Work to be completed: Reproduce the billing-company switching checklist word for word, beginning at the words "Switching behavioral health" and stopping after "know was stuck.".

How to Switch Behavioral Health Billing Companies: A Checklist
Your aging report is climbing past 90 days. Claims you submitted in March still haven’t been touched. Your current biller stopped returning calls two weeks ago, and the last UR got approved because your clinical director worked it on a Saturday when no one at the billing company picked up. You’ve already decided you need to switch. The question is how to do it without torching six figures in open AR.
Switching behavioral health billing companies is one of the higher-risk operational moves a treatment center can make. Get it wrong and claims get lost in transit, timely filing windows close, and cash drops for a quarter. Get it right and you recover revenue you didn’t know was stuck.
Here’s the checklist operators use to make the move, plus the questions that separate a real RCM partner from a login and a prayer.
How do you know it’s time to switch billing companies?
Not every billing problem is a biller problem. Before interviewing replacements, rule out the usual suspects on your side: intake collecting bad insurance info, clinical documentation missing medical necessity language, or UR deadlines getting blown because no one owns the calendar.
That said, the following patterns are hard to blame on anything but the vendor:
- Days in AR creeping past 60 with no explanation and no action plan.
- Denials sitting unworked past the appeal window — especially 90837 downcodes and medical necessity denials on residential and PHP claims.
- You can’t get a clean, current aging report on demand.
- Your dedicated account rep has changed three times in a year, or you no longer have one.
- UR approvals are coming in late, short, or not at all, and your census is taking the hit.
- Payer credentialing gaps are being discovered by your billers, not prevented.
Three or more of those, and the math almost always favors switching.
TL;DR: What does a clean billing company transition look like?
- Don’t terminate first. Sign with the new biller, build the transition plan, then give notice — in that order.
- Protect the open AR. Decide in writing who works claims with dates of service before the cutover. That single clause saves the most revenue.
- Export everything before access is revoked. Aging, payer contracts, fee schedules, EOBs, ERA enrollments, patient ledgers, clearinghouse history.
- Re-point ERAs and EFTs early. Payer portal updates take 30–45 days. Start day one, not cutover day.
- Interview on specifics, not pitches. Ask about 90837 denial rates, UR turnaround, and how they handle timely filing on inherited claims.
What should you do before giving notice to your current biller?
The worst transitions happen when an operator fires the old company in frustration on a Friday and starts looking for a new one on Monday. By then, logins get shut off, AR goes cold, and claims past timely filing start dying quietly.
Before you send a termination letter, lock these down:
1. Read your current contract
Look specifically for the termination clause, notice period (usually 30–90 days), data return obligations, and any fees for claims worked after termination. Some contracts entitle the outgoing biller to a percentage of collections on claims they submitted, even if your new biller does the follow-up work. Know that number before you negotiate with anyone.

Dataset content:
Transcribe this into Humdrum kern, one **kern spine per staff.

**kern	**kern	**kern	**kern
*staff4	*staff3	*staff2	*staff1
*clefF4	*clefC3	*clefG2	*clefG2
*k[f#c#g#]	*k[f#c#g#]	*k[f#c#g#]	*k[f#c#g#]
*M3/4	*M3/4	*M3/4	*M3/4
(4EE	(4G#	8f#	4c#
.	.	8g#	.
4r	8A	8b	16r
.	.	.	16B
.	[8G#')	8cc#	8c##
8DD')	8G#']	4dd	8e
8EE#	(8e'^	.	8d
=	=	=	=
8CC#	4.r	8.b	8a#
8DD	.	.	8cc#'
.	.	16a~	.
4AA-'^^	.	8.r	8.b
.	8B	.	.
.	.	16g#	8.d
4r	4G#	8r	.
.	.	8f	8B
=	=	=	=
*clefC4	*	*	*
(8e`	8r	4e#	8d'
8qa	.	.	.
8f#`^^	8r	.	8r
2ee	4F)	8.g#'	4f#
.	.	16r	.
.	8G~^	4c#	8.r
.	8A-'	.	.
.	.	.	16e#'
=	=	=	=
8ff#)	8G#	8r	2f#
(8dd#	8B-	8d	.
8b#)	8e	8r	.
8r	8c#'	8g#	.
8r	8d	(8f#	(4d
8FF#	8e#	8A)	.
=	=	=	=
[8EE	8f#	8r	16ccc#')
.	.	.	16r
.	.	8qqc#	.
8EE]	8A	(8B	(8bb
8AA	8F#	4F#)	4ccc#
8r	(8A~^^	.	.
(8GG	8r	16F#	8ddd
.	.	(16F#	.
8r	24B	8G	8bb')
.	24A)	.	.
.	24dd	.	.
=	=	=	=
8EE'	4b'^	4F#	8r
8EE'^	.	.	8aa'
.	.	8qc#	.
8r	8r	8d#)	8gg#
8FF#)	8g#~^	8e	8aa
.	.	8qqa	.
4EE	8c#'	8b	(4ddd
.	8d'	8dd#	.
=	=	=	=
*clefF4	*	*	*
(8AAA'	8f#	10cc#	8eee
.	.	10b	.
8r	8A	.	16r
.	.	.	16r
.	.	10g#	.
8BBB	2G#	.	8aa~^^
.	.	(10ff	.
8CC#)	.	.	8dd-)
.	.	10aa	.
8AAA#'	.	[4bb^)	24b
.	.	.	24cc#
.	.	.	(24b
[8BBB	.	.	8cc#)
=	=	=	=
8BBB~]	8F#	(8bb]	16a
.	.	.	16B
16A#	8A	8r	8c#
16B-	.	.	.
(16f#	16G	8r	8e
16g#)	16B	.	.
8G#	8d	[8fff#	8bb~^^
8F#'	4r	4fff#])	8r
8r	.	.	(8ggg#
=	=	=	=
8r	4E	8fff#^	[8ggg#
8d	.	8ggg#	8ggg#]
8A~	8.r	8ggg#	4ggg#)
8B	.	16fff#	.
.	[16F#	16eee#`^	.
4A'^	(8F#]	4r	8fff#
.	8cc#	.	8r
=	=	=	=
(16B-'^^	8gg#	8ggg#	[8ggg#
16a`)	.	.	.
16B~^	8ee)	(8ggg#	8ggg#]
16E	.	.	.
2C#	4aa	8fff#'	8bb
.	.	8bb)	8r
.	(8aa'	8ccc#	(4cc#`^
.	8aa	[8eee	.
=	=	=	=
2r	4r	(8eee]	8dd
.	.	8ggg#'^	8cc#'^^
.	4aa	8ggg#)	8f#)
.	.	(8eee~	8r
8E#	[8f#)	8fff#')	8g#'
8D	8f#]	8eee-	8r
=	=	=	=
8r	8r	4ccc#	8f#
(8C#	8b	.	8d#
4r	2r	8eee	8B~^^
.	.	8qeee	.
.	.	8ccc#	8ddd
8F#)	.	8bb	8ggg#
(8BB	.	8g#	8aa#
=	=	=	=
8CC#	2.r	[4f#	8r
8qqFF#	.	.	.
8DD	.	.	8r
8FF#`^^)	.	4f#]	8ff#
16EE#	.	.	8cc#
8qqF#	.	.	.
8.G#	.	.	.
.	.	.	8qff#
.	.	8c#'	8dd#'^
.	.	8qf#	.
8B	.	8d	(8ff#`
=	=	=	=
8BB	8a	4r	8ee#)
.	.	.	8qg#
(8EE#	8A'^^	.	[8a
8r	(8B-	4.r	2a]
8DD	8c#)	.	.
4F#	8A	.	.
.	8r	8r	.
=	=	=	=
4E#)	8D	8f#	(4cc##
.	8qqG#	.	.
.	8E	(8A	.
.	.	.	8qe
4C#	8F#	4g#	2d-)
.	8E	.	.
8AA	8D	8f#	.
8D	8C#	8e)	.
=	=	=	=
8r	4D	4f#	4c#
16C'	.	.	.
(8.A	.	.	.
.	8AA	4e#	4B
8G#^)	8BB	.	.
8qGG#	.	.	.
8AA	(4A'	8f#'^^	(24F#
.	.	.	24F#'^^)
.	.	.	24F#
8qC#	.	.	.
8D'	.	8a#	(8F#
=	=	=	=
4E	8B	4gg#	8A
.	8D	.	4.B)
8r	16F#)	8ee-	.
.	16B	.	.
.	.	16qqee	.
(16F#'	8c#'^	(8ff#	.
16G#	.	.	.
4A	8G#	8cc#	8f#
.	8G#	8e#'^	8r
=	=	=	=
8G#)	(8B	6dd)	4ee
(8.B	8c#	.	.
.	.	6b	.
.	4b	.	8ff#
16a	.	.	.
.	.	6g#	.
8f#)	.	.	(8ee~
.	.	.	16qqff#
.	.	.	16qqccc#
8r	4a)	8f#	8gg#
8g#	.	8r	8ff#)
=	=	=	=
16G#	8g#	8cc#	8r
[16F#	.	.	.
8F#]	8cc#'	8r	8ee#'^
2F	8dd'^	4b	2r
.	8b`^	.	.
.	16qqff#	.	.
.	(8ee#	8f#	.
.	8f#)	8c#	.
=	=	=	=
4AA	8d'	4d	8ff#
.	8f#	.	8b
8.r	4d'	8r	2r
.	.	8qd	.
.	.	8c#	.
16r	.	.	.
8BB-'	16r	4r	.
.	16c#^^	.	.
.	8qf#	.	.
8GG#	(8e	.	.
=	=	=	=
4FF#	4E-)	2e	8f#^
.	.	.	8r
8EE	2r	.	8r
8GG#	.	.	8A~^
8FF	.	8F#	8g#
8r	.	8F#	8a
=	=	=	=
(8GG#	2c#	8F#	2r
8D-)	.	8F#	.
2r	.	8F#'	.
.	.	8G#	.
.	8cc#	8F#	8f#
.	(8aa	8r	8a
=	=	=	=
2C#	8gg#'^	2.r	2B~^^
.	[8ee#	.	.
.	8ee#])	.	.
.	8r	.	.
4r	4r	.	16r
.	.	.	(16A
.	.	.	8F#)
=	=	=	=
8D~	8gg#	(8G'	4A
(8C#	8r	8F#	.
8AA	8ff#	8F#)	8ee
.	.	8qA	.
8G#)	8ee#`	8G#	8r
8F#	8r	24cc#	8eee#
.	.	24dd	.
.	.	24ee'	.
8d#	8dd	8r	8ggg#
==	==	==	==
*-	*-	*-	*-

Solved exercise:
Switching behavioral health billing companies is one of the higher-risk operational moves a treatment center can make. Get it wrong and claims get lost in transit, timely filing windows close, and cash drops for a quarter. Get it right and you recover revenue you didn’t know was stuck.